Vizi e virtù dei penitenziari ticinesi

Il rapporto della commissione competente sugli istituti di reclusione nazionali. La sintesi

La Commissione nazionale della prevenzione della tortura (Cnpt), l'ente autorizzato a entrare nei luoghi di reclusione elvetici, ha pubblicato il rapporto sui penitenziari ticinesi dopo averli visitati lo scorso novembre. Parallelamente sono state pubblicate le osservazioni al rapporto formulate dal governo cantonale.

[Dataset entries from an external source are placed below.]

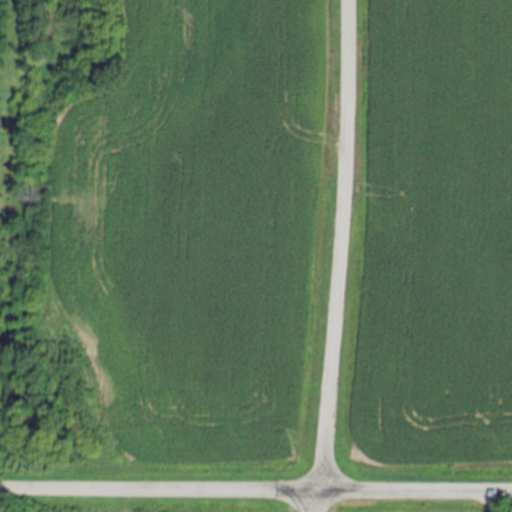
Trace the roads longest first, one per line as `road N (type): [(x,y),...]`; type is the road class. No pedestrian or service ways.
road 1 (residential): [(316,511),(348,140),(349,0)]
road 2 (residential): [(511,495),(0,493)]
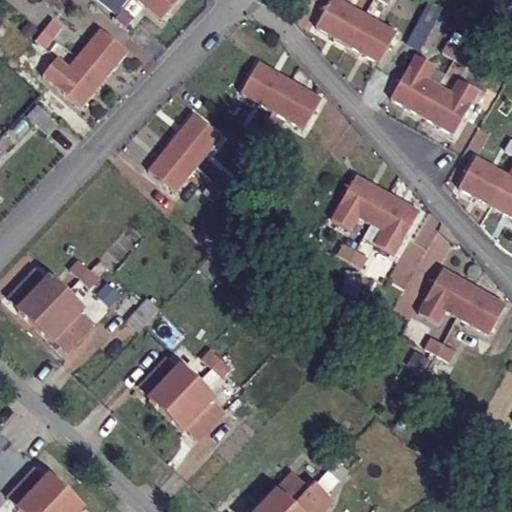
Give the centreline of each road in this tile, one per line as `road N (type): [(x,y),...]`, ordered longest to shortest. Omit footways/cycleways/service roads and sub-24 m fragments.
road 1 (residential): [(245,0),(511,283)]
road 2 (residential): [(0,250),(231,0)]
road 3 (residential): [(0,364),(142,511)]
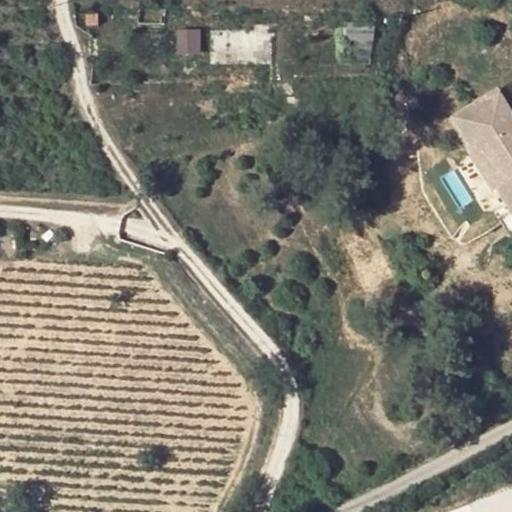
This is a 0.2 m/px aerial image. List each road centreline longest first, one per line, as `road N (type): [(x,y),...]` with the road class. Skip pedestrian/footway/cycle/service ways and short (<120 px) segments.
road 1 (track): [(168,232),(82,98),(77,50),(54,0)]
road 2 (unclassified): [(353,511),(511,431)]
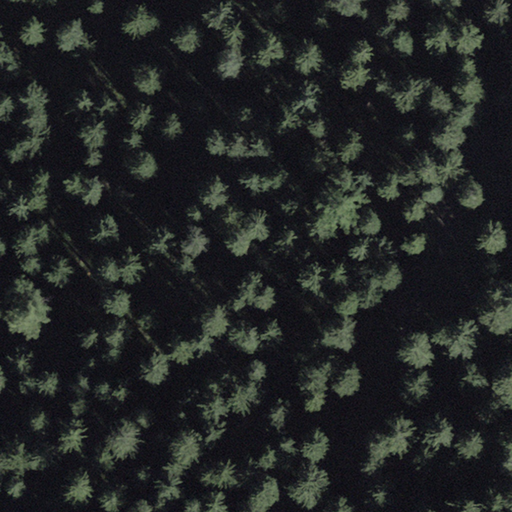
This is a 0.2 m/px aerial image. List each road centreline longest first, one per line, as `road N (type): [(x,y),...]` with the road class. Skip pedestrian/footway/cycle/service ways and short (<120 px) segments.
road 1 (track): [(493,133),(328,511)]
road 2 (track): [(511,213),(469,0)]
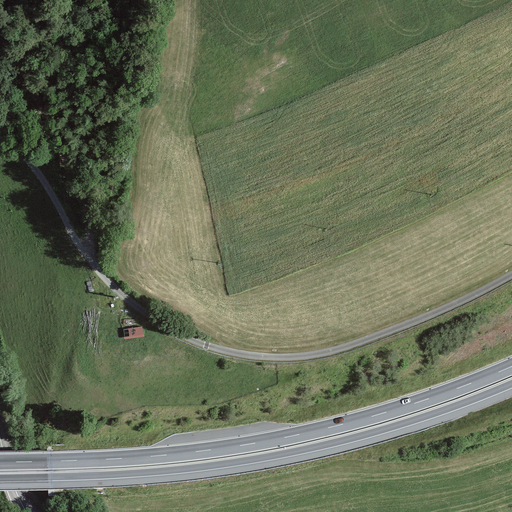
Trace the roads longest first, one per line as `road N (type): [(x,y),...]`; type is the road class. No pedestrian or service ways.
road 1 (trunk): [(511,366),(292,436),(158,455),(0,462)]
road 2 (trunk): [(0,478),(249,460),(384,429),(511,384)]
road 3 (track): [(91,262),(80,197),(0,33)]
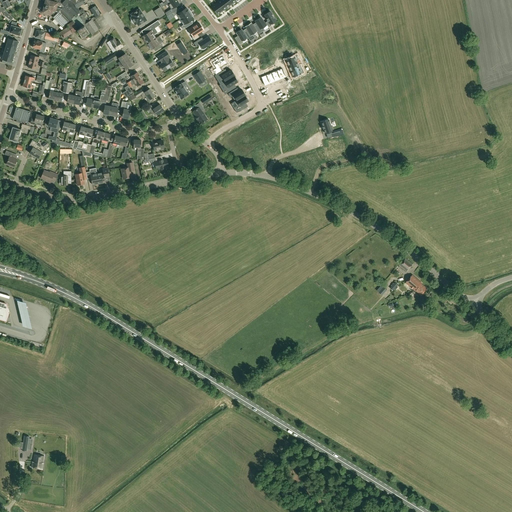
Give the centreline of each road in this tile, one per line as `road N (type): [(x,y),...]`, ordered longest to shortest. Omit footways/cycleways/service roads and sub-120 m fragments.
road 1 (primary): [(423,511),(112,319),(24,277)]
road 2 (unclassified): [(471,305),(342,208),(280,180),(221,173)]
road 3 (residential): [(0,178),(70,201),(221,173)]
road 4 (residential): [(182,123),(129,130),(8,97)]
road 5 (residential): [(221,33),(260,106),(205,143)]
road 6 (unclassified): [(182,123),(102,0)]
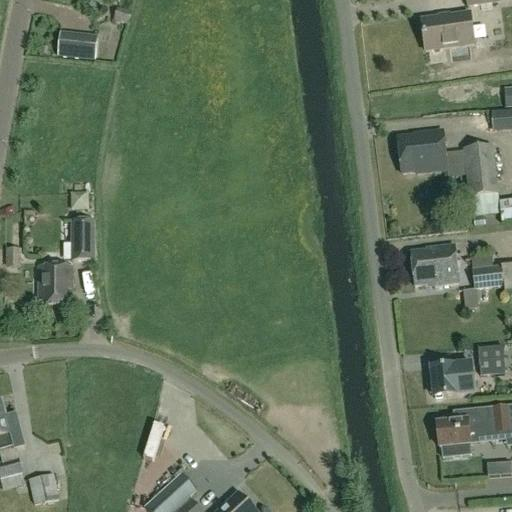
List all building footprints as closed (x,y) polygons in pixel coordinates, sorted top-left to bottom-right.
[(499,5),(498,0),(465,0),(466,9),(499,5)] [(132,14),(118,10),(114,22),(128,27),(132,14)] [(420,22),(425,54),(474,46),(469,15),(420,22)] [(61,35),(59,59),(94,63),(97,39),(61,35)] [(511,89),(504,90),(505,111),(511,110),(511,113),(495,115),(496,134),(511,132),(511,89)] [(416,177),(447,173),(443,134),(414,138),(414,139),(397,141),(401,177),(416,175),(416,177)] [(462,152),(471,219),(500,216),(491,148),(462,152)] [(75,196),(71,197),(72,214),(90,213),(90,196),(75,196)] [(71,223),(70,264),(95,264),(95,223),(71,223)] [(24,263),(36,264),(37,247),(25,247),(24,263)] [(414,290),(429,288),(429,290),(458,287),(454,249),(427,252),(427,254),(411,256),(414,290)] [(21,269),(21,250),(5,250),(5,269),(21,269)] [(474,293),(504,290),(503,268),(491,269),(490,257),(471,259),(474,293)] [(72,270),(38,269),(37,309),(71,310),(72,270)] [(478,354),(480,379),(505,377),(504,361),(501,361),(500,352),(478,354)] [(453,369),(431,371),(432,385),(428,387),(429,395),(433,397),(433,400),(456,398),(476,397),(474,378),(468,378),(467,369),(453,371),(453,369)] [(0,455),(3,466),(0,466),(0,479),(3,492),(24,486),(18,462),(16,463),(9,438),(10,438),(2,405),(0,404),(0,455)] [(439,451),(440,450),(442,462),(470,459),(469,445),(482,443),(481,437),(511,434),(511,447),(511,408),(476,412),(478,431),(468,432),(467,424),(436,427),(439,451)] [(59,502),(54,476),(28,482),(34,507),(59,502)] [(201,511),(190,500),(197,494),(180,476),(144,510),(145,511),(201,511)] [(252,511),(238,496),(221,511),(252,511)]
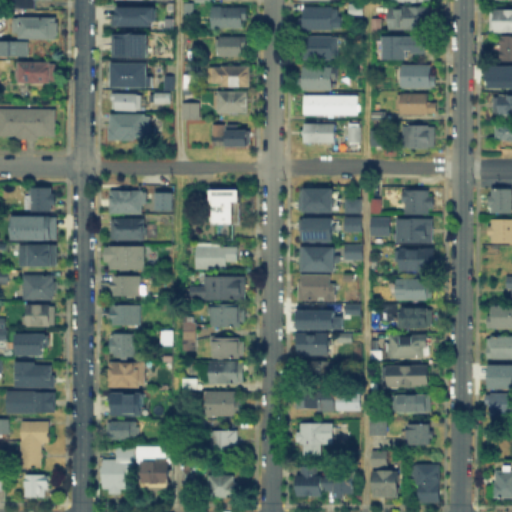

Nel loro complesso, i penitenziari ticinesi sono giudicati positivamente dalla Cnpt. Anche se non mancano  punti critici. Incominciamo con gli aspetti positivi. L'atteggiamento del personale è giudicato buono dagli stessi detenuti, tanto che in molti hanno «espresso gratitudine nei confronti degli agenti e gli altri impiegati». La nota dolente riguarda il clima di lavoro del personale, emerso difficile già nel rapporto Nuofer del 2007. Poiché la mole di lavoro normale è diventata rara, spesso i dipendenti accusano un carico eccessivo da svolgere, oltre a una certa disparità tra nuovi e vecchi impiegati. Stando alla risposta del Consiglio di Stato, alcuni miglioramenti sono già stati introdotti dalla direzione, mentre il governo sta valutando la possibilità di affidarsi a un consulente esterno per migliorare l'ambiente lavorativo.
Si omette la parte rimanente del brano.